One of the things I love about cooking is knowing the history of a recipe. I like to know that what I enjoy today was also enjoyed by humans Before Common Era (BCE or BC) or millions of years ago. For me there is a certain comfort in seeing the march of history and knowing that what my ancestors ate, I eat too. I like the beauty and the symmetry of that continuity.

Today I share my version of this classic.

This is what you will need for about 1 cup of Tapenade:

2 cups black olives

2 tablespoons capers drained and rinsed

1 medium clove garlic, cut into small pieces

4 anchovy fillets

1 tablespoon Sherry vinegar

A pinch or two of dried thyme

1 tablespoon olive oil

Loaf of crusty bread

Here is what you do:

Dump everything into a food processor. I do cut the garlic into 2-3 pieces.

Process stopping occasionally to scrape down the sides of the bowl, until ingredients become a coarse paste.
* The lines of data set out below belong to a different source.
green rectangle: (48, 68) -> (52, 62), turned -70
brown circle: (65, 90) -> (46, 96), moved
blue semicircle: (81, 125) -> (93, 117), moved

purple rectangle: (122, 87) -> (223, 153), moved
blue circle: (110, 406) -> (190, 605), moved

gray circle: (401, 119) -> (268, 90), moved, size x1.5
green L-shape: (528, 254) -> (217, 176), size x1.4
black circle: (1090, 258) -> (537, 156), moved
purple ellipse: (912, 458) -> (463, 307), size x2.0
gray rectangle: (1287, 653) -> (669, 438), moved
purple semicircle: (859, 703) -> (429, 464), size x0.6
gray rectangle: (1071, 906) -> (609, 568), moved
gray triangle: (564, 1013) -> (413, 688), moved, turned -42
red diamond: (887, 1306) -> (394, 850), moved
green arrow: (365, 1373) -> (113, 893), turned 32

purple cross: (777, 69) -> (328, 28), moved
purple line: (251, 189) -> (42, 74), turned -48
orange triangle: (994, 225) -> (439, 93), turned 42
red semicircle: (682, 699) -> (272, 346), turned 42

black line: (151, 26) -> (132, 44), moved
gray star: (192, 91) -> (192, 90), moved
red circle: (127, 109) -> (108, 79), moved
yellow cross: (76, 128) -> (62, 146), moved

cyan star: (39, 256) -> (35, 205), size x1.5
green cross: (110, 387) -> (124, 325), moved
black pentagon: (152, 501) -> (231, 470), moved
Pour into a bowl. Garnish with green olives.

 Could anything be easier?????

Slice and toast the bread. Top with the tapenade and enjoy. Serving on toast is the traditional way to serve tapenade.

Is Tapenade on toast better than bread and butter?

You decide!

Or serve on crackers, use as a dip for veggies, put some on a baked potato, or use as a sandwich spread.

Or create a new way to use this age old recipe.

Bon Appetit!!!

Cost 

2 cups black olives               $3.38

2 tablespoons capers           $0.76

1 medium clove garlic          $0.12

4 anchovy fillets                   $0.48

1 tbspn Sherry vinegar         $0.50

A pinch dried thyme             $0.05

1 tablespoon olive oil            $0.12

Loaf of crusty bread             $0.75

Total cost = $6.16
Cost per person = $0.77

Quote of the Day

Opportunity often comes disguised in the form of misfortune, or temporary defeat.